Big petrol price increase in South Africa next month

A large petrol price hike is expected for February, as a higher oil price and a stronger dollar have put pressure on the rand oil price.

Investec chief economist Annabel Bishop said South Africans could expect a petrol price hike of around 75 cents in February. 

The oil price has lifted above US$81.0/bbl (Brent crude) this year, while rand weakness, or more accurately US dollar strength, has added to the pressure on the rand oil price.

Oil prices have lifted due to US sanctions on Russian oil, while US economic conditions have held up, displaying solid growth in the world’s largest economy. 

This has further supported oil prices, which have risen from close to US$70.0/bbl at the start of December.

The Central Energy Fund (CEF) tracks the global price of oil and the rand-dollar exchange rate to forecast the expected changes to the price of petrol and diesel in the coming month. 

The organisation’s latest forecast, released on Monday, 13 January, predicts the price hikes below for fuel in South Africa:

  • Petrol 93: increase of 81 cents per litre.
  • Petrol 95: increase of 75 cents per litre.
  • Diesel 0.05% (wholesale): increase of 90 cents per litre.
  • Diesel 0.005% (wholesale): increase of 88 cents per litre.

“If this occurs, it will be the largest rise in the petrol price for South Africa since February 2024,” Bishop said.
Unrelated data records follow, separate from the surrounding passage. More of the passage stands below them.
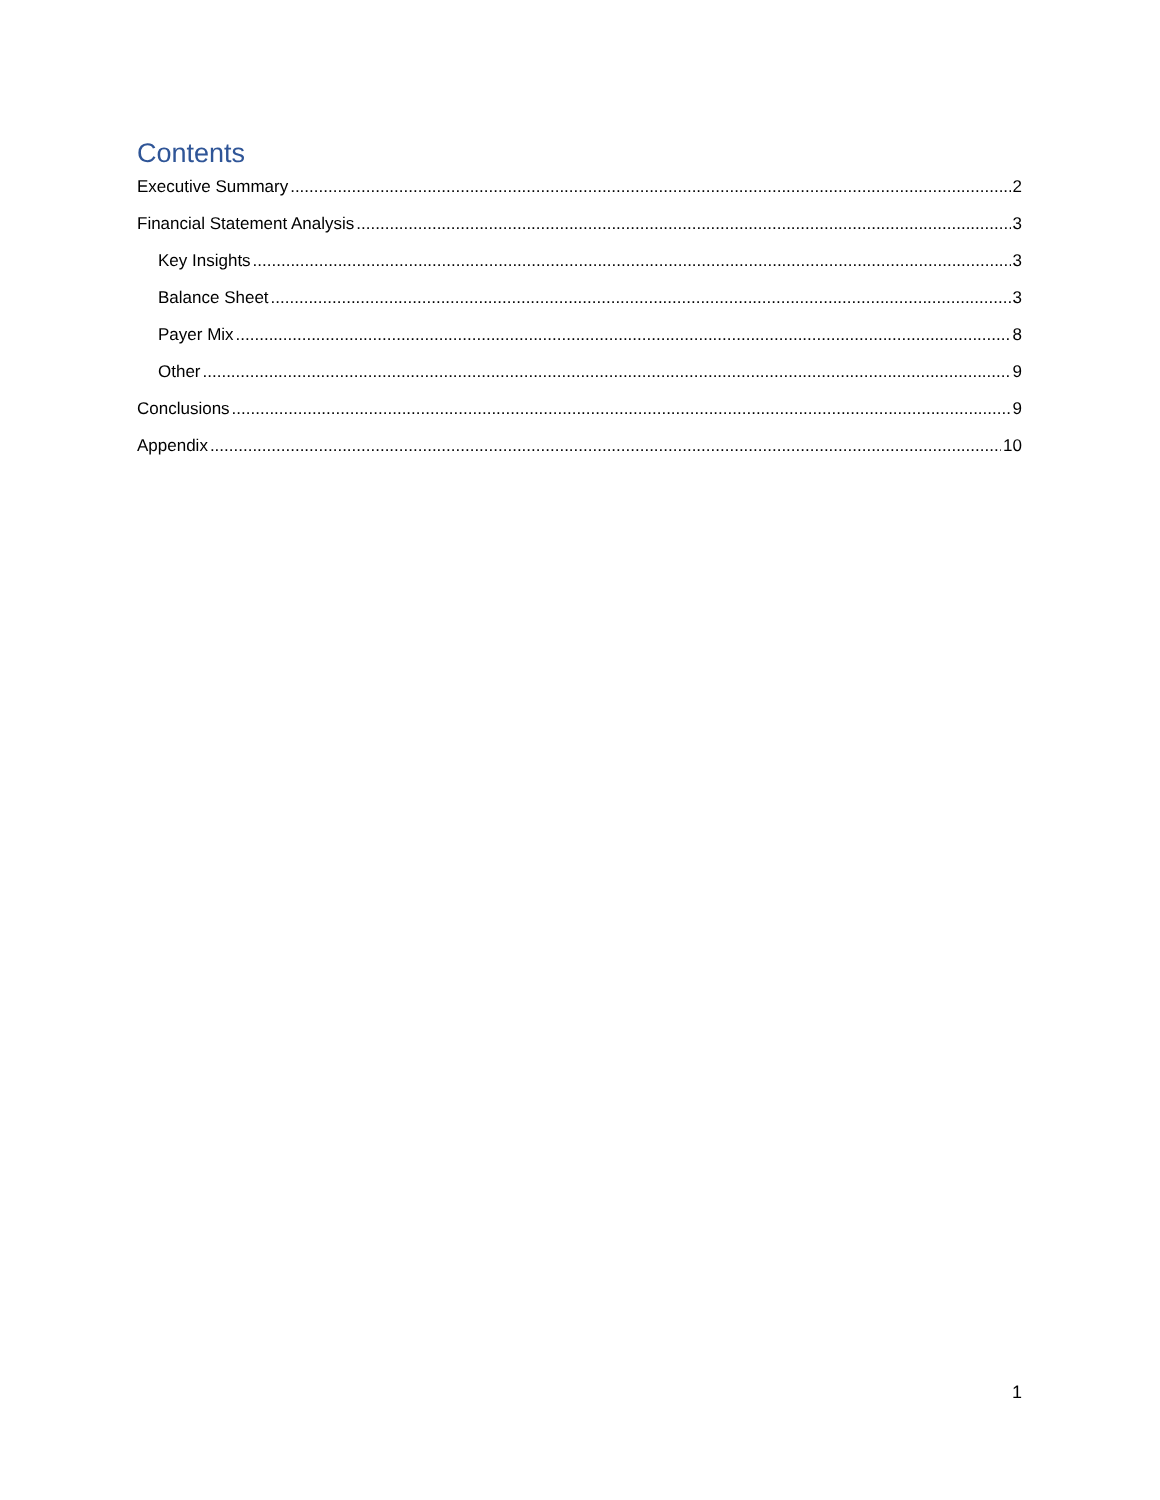Contents
Executive Summary 2
Financial Statement Analysis 3
Key Insights 3
Balance Sheet 3
Payer Mix 8
Other 9
Conclusions 9
Appendix 10
1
February 2024 had the highest CPI inflation rate, at 5.6%.

However, this proved to be the year’s peak inflation, with the rate falling for the rest of the year and reaching 2.8% in October and 2.9% in November.

After the considerable fuel price rise in February 2024, petrol price increases essentially halved for March and again in April before falling by R4.44 per litre from May to September last year.
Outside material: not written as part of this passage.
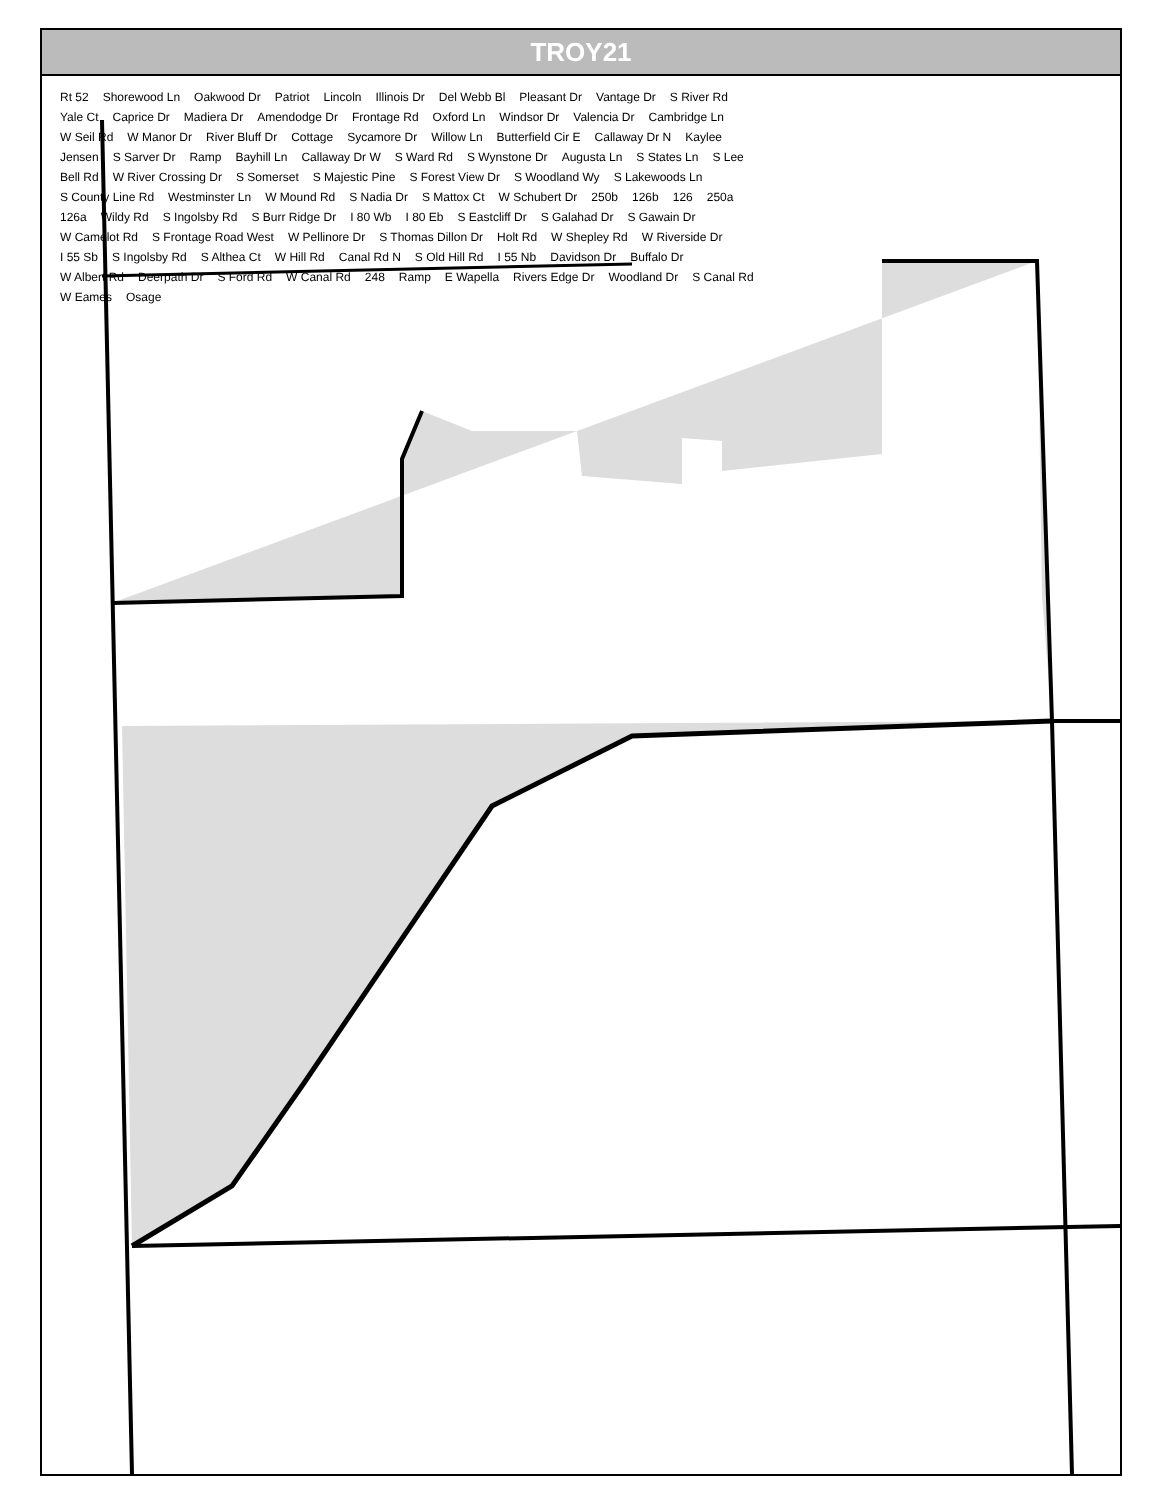TROY21
Rt 52 Shorewood Ln Oakwood Dr Patriot Lincoln Illinois Dr Del Webb Bl Pleasant Dr Vantage Dr S River Rd Yale Ct Caprice Dr Madiera Dr Amendodge Dr Frontage Rd Oxford Ln Windsor Dr Valencia Dr Cambridge Ln W Seil Rd W Manor Dr River Bluff Dr Cottage Sycamore Dr Willow Ln Butterfield Cir E Callaway Dr N Kaylee Jensen S Sarver Dr Ramp Bayhill Ln Callaway Dr W S Ward Rd S Wynstone Dr Augusta Ln S States Ln S Lee Bell Rd W River Crossing Dr S Somerset S Majestic Pine S Forest View Dr S Woodland Wy S Lakewoods Ln S County Line Rd Westminster Ln W Mound Rd S Nadia Dr S Mattox Ct W Schubert Dr 250b 126b 126 250a 126a Wildy Rd S Ingolsby Rd S Burr Ridge Dr I 80 Wb I 80 Eb S Eastcliff Dr S Galahad Dr S Gawain Dr W Camelot Rd S Frontage Road West W Pellinore Dr S Thomas Dillon Dr Holt Rd W Shepley Rd W Riverside Dr I 55 Sb S Ingolsby Rd S Althea Ct W Hill Rd Canal Rd N S Old Hill Rd I 55 Nb Davidson Dr Buffalo Dr W Albert Rd Deerpath Dr S Ford Rd W Canal Rd 248 Ramp E Wapella Rivers Edge Dr Woodland Dr S Canal Rd W Eames Osage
Bishop explained that the high base effect of a year ago will help keep inflation contained in February this year. 

The next data release for CPI inflation in South Africa is for December, which is expected to come out at around 3.0%.

“The prior moderate nature of fuel prices aided disinflation over 2023 and part of 2022, or only mild inflation increases last year, but the bigger jump in oil prices recently, and so likely fuel prices, would see quicker inflation,” Bishop said.

Investec chief economist Annabel Bishop

She said the incoming Trump administration in the US is expected to bolster the country’s growth on deregulation and tax cuts, with quicker growth supporting oil demand. 

“Broad sweeping changes influencing foreign policy and relations are also anticipated,” she said.

However, the latest World Energy Outlook by the International Energy Agency noted that China has been the engine of oil market growth in recent decades, but that engine is now switching over to electricity.

“The rise of electric mobility, led by China, is wrong-footing oil producers,” the organisation said.  

“The slowdown in oil demand growth in the Stated Policies Scenario (STEPS) puts major resource owners in a bind as they face a significant overhang of supply.”

“The country’s oil use for road transport is projected to decline in the STEPS, although offset by a large increase in oil use as a petrochemical feedstock.”

The report explained that China accounted for 60% of the new renewable capacity added worldwide in 2023 – and China’s solar PV generation alone is on course to exceed, by the early 2030s, the total electricity demand of the US today.

“There are open questions, in China and elsewhere, about how quickly and efficiently new renewable capacity can be integrated into power systems, and whether grid expansions and permitting times keep pace,” the report said.

“Policy uncertainty and a high cost of capital are holding back clean energy projects in many developing economies. Recent clean energy trends in advanced economies present a mixed picture.”

“Electricity use has grown at twice the pace of overall energy demand over the last decade, with two-thirds of the global increase in electricity demand over the last ten years coming from China.”

Bishop said that looking forward, oil prices this year risk being volatile, although the Trump presidency is expected to see some easing in tensions with Russia, which could see some subsidence in oil prices from current levels.